Cuban transgender woman says she was fired because her lover is with
opposition
For Mariela Castro, gay rights are OK in Cuba but political rights are
not, says transgender woman.
By Juan O. Tamayo
jtamayo@elnuevoherald.com
A transgender woman has quit her job at a government-run sex studies
center headed by the daughter of Cuban ruler Raúl Castro, alleging that
Mariela Castro accused her of disloyalty because of her relationship
with a gay opposition activist.
Castro "challenged my life, (asking) why am I with my man?" said Wendy
Iriepa, 37, who added that she handed in her resignation Thursday to the
National Sex Education Center in Havana (CENESEX), which Castro heads.
Iriepa was a long-time fixture at the center: the first to benefit from
Castro's push for government approval of sex-change surgeries and steady
participant in center-organized events for Cuba's Lesbian, Gay, Bisexual
and Transgender (LGBT) community.
Castro, who directs CENESEX, has long been known as an advocate for LGBT
rights and widely credited with lobbying the government to crack down on
discrimination against gays and offer benefits to LGBT community members.
But a small group of gays has accused her of monopolizing the LGBT
rights movement, demanding total loyalty to her father's government and
blocking efforts to establish gay rights groups that are independent of
the government-run CENESEX.
On June 28, a small group of independent gays and lesbians known as the
Observatory for LGBT Rights strolled down a Havana boulevard to mark Gay
Pride Day. That's a day Castro has refused to celebrate, arguing that
such a protest is not necessary in Cuba.
One of the Observatory members at the demonstration: Iriepa's lover,
Ignacio Estrada, a gay activist for the rights of HIV-positive Cubans
and self-described "opponent of the Castro government" who spoke at
length about the Iriepa case in a phone chat with El Nuevo Herald.
Castro summoned Iriepa to her office the day after the Gay Pride
celebration, showed her videos of Estrada's participation and asked "how
she could live, in bed and in a home, with an enemy of the revolution,"
Estrada said.
The CENESEX director added that she had lost all trust in Iriepa, he
added, signaling that she would be demoted from her job arranging food
services for CENESEX functions and managing a list of people who seek
the center's help.
"I submitted my letter of resignation yesterday, noting it was due to
interference in my personal life. I never before had any political
problems," Iriepa told El Nuevo Herald before handing the phone to
Estrada because she was busy.
Iriepa and Estrada also claimed that she tasted Castro's food and
checked any gifts she received, but two Havana residents who know Iriepa
said she simply handled the food at the center.

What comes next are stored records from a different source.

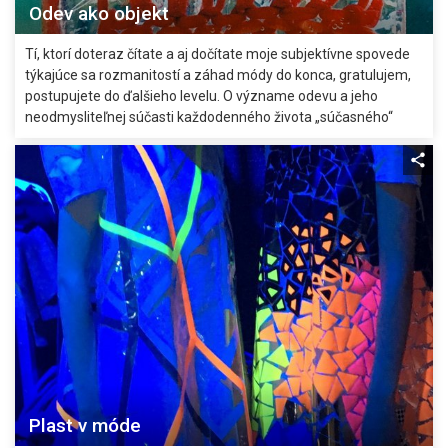
Odev ako objekt
Tí, ktorí doteraz čítate a aj dočítate moje subjektívne spovede
týkajúce sa rozmanitostí a záhad módy do konca, gratulujem,
postupujete do ďalšieho levelu. O význame odevu a jeho
neodmysliteľnej súčasti každodenného života „súčasného“
človeka som už písala. Aj o tom, že „šaty robia človeka“ a sú tak
prvou neverbálnou výpoveďou ich nositeľa.
Plast v móde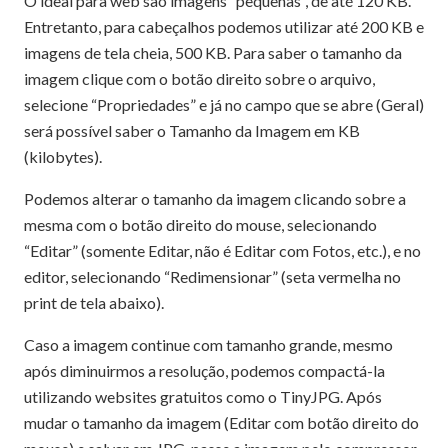
O ideal para web são imagens “pequenas”, de até 120 KB.
Entretanto, para cabeçalhos podemos utilizar até 200 KB e
imagens de tela cheia, 500 KB. Para saber o tamanho da
imagem clique com o botão direito sobre o arquivo,
selecione “Propriedades” e já no campo que se abre (Geral)
será possível saber o Tamanho da Imagem em KB
(kilobytes).
Podemos alterar o tamanho da imagem clicando sobre a
mesma com o botão direito do mouse, selecionando
“Editar” (somente Editar, não é Editar com Fotos, etc.), e no
editor, selecionando “Redimensionar” (seta vermelha no
print de tela abaixo).
Caso a imagem continue com tamanho grande, mesmo
após diminuirmos a resolução, podemos compactá-la
utilizando websites gratuitos como o TinyJPG. Após
mudar o tamanho da imagem (Editar com botão direito do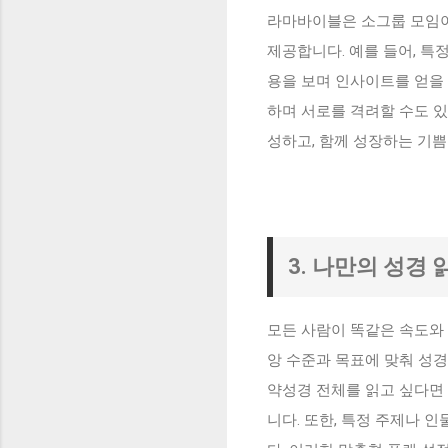
라마바이블은 소그룹 모임이
제공합니다. 예를 들어, 특
용을 보며 인사이트를 얻을 
하며 서로를 격려할 수도 
성하고, 함께 성장하는 기쁨
3. 나만의 성경
모든 사람이 똑같은 속도와
앙 수준과 목표에 맞춰 성경
약성경 전체를 읽고 싶다면 
니다. 또한, 특정 주제나 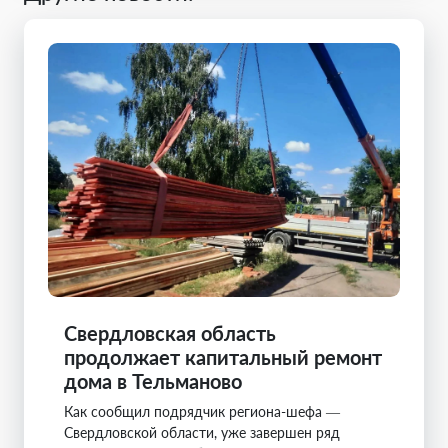
Свердловская область
продолжает капитальный ремонт
дома в Тельманово
Как сообщил подрядчик региона-шефа —
Свердловской области, уже завершен ряд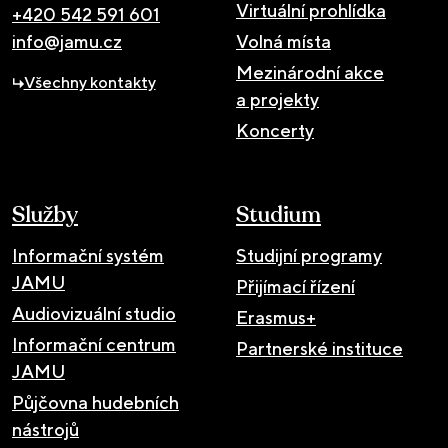
Virtuální prohlídka
+420 542 591 601
info@jamu.cz
Volná místa
Mezinárodní akce
Všechny kontakty
a projekty
Koncerty
Služby
Studium
Informační systém
Studijní programy
JAMU
Přijímací řízení
Audiovizuální studio
Erasmus+
Informační centrum
Partnerské instituce
JAMU
Půjčovna hudebních
nástrojů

Iriepa and Estrada also said they plan to marry later this year and that
as part of her job Iriepa usually tasted Castro's food and checked any
gifts she received. Two Havana residents who know Iriepa said she simply
handled the food at the center.
A woman who answered the phone at CENESEX on Friday said Castro was not
available to comment for this article and that no one else knew anything
about the Iriepa case.
Iriepa's sex-change surgery in 2007 was the first such procedure
performed in Cuba after Castro and CENESEX had started to push the
government, which owns all hospitals on the island, to approve the
surgeries.
She was interviewed for several news reports about LGBT rights in Cuba,
Castro and CENESEX, and often marched prominently next to Castro at
events organized by the center.
Her surgery "has been a sign of humanity that the Cuban government has
given. We have a lot to be thankful for," Iriepa declared in one
interview with the British Reuters news agency.
In a separate interview, she thanked Castro and said the sex studies
center had helped her understand her rights, noting that even though it
is legal for cross-dressers to wear women's clothes in Cuba, police
often issue them fines.
The Gay Pride celebration last month, though it drew no more than 20
participants, cast a spotlight on the growing activism by a wide range
of independent groups — gays, blacks, artists and farmers, among others
— seeking a stronger voice in Cuba's affairs.
But a gay Havana man who blogs under the name of "Paquito el de Cuba"
and supports the Castro government made a thinly veiled accusation in a
July 4 post that the independent gays and lesbians are being supported
by enemies of the revolution.
He noted an El Nuevo Herald report last month that the U.S. State
Department planned to commit $300,000 this year to help Cuba's LGBT
community, and that an organizer of the Gay Pride celebration had met
with former President Jimmy Carter in March.
"Not one word more," he concluded, as though he had proven his point.